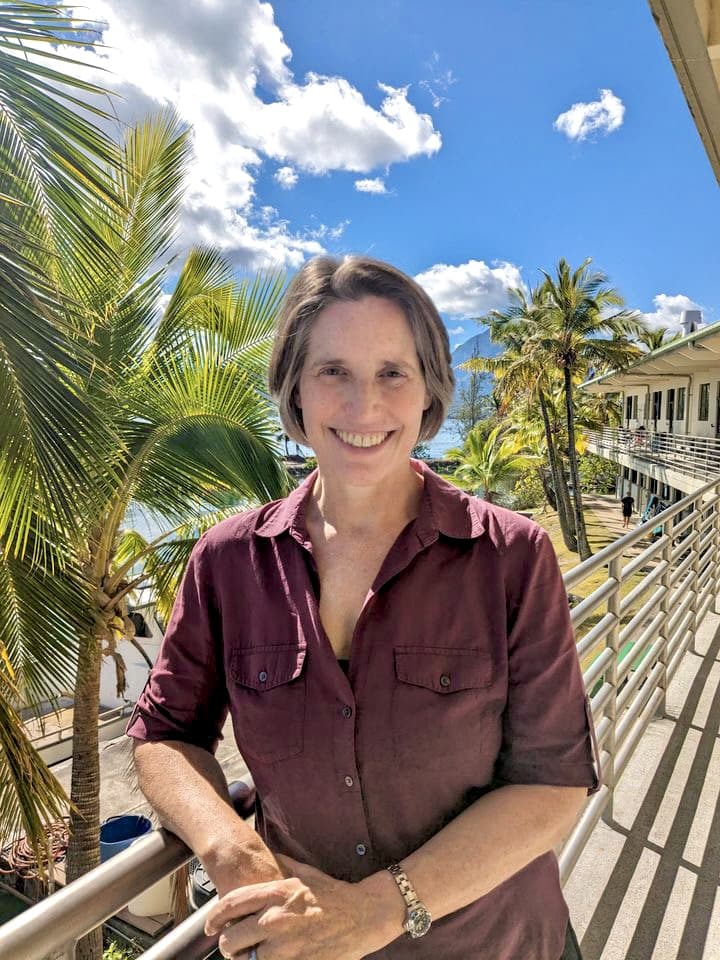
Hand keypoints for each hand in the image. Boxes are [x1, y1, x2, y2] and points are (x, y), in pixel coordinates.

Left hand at [204, 855, 387, 959]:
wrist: (364, 916)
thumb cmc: (333, 894)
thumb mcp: (304, 873)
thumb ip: (280, 864)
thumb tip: (262, 855)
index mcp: (277, 893)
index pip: (232, 904)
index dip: (215, 918)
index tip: (211, 926)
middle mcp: (277, 920)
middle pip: (232, 940)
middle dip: (229, 944)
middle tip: (233, 945)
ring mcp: (287, 947)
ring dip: (246, 959)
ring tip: (251, 954)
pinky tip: (271, 958)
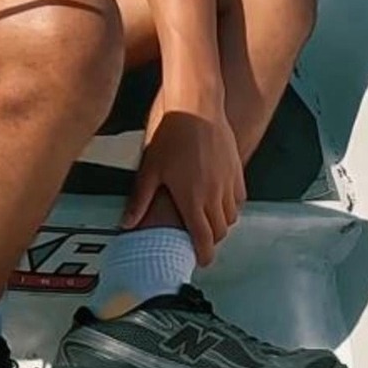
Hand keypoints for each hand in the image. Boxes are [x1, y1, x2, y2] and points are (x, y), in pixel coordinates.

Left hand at [122, 107, 246, 267]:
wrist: (197, 107)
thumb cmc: (172, 135)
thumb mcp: (150, 169)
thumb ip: (140, 200)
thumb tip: (127, 223)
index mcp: (193, 200)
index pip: (204, 239)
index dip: (204, 255)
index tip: (201, 261)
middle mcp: (214, 195)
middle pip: (220, 231)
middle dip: (211, 240)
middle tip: (200, 239)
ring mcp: (228, 182)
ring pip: (232, 215)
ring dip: (222, 223)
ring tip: (209, 220)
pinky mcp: (237, 168)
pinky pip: (240, 197)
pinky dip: (232, 205)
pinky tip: (221, 199)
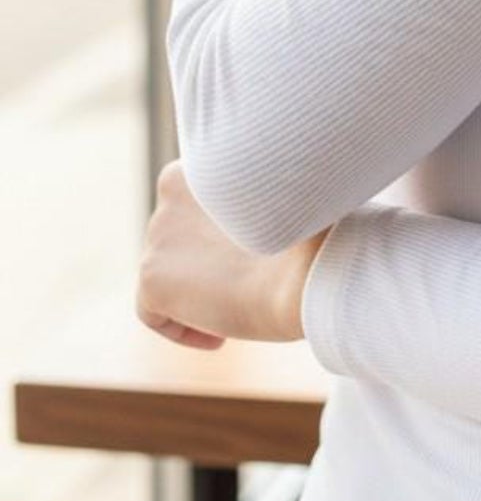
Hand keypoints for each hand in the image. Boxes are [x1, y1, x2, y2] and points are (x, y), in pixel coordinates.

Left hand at [136, 159, 331, 347]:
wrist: (306, 271)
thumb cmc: (308, 239)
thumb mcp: (279, 207)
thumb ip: (250, 208)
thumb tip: (245, 234)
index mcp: (204, 165)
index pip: (196, 206)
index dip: (220, 236)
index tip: (249, 256)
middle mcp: (172, 192)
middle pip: (179, 241)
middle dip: (205, 264)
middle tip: (244, 284)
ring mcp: (157, 235)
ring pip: (166, 276)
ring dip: (195, 294)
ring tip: (236, 308)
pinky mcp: (151, 276)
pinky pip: (153, 312)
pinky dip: (182, 328)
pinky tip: (221, 335)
========
TASK DESCRIPTION - Exclude images. Return the data above verbatim.

RESPONSE TO THE TASK -
Hand keypoints for each hand in the image. Boxes are [x1, y1, x2, y2] and points are (x, y), in pixel coordinates.

Left hand at [204, 855, 387, 959]:
wrist: (364, 916)
thumb cmc: (333, 894)
thumb mcp: (304, 873)
thumb ip: (280, 864)
thumb tip: (262, 855)
index mcp: (277, 893)
index pip: (232, 904)
index dip: (215, 918)
index tip: (211, 926)
middle mcp: (277, 920)
middle pip: (232, 940)
middle dip: (229, 944)
middle tip: (233, 945)
ring mcp: (287, 947)
ring dip: (246, 959)
ring tip: (251, 954)
pinky tip: (271, 958)
Hand keypoints for each hand in the image. Boxes are [x1, y1, x2, y2] and points are (x, y), in pixel coordinates.

Left hand at [122, 107, 246, 267]:
wrist: (197, 107)
thumb cmc: (172, 135)
thumb mcp: (150, 169)
thumb ip: (140, 200)
thumb tip: (127, 223)
index mcp: (193, 200)
index pip: (204, 239)
index dip: (204, 255)
index tip: (201, 261)
middle mcp: (214, 195)
middle pip: (220, 231)
middle dip: (211, 240)
middle tip: (200, 239)
ring mcp: (228, 182)
ring pip: (232, 215)
ring dip: (222, 223)
ring tip: (209, 220)
pinky mcp: (237, 168)
pinky pip: (240, 197)
pinky dip: (232, 205)
pinky tip: (221, 199)
Hand keypoints for each hand in the image. Boxes are [x1, y1, x2, y2] and points are (x, y), in pixel coordinates.

Left hand at [136, 159, 331, 347]:
wrist: (306, 271)
thumb cmc: (308, 239)
thumb mcp: (279, 207)
thumb ip: (250, 208)
thumb tip: (245, 234)
index mcp: (204, 165)
index pip: (196, 206)
index dip: (220, 236)
index tip: (249, 256)
middle mcp: (172, 192)
middle pip: (179, 241)
middle dip: (205, 264)
middle tip: (244, 284)
ring mcp: (157, 235)
ring pip: (166, 276)
ring dip: (195, 294)
ring tip: (236, 308)
pinky mcp: (151, 276)
pinky pip: (153, 312)
pinky dip: (182, 328)
pinky tip: (221, 335)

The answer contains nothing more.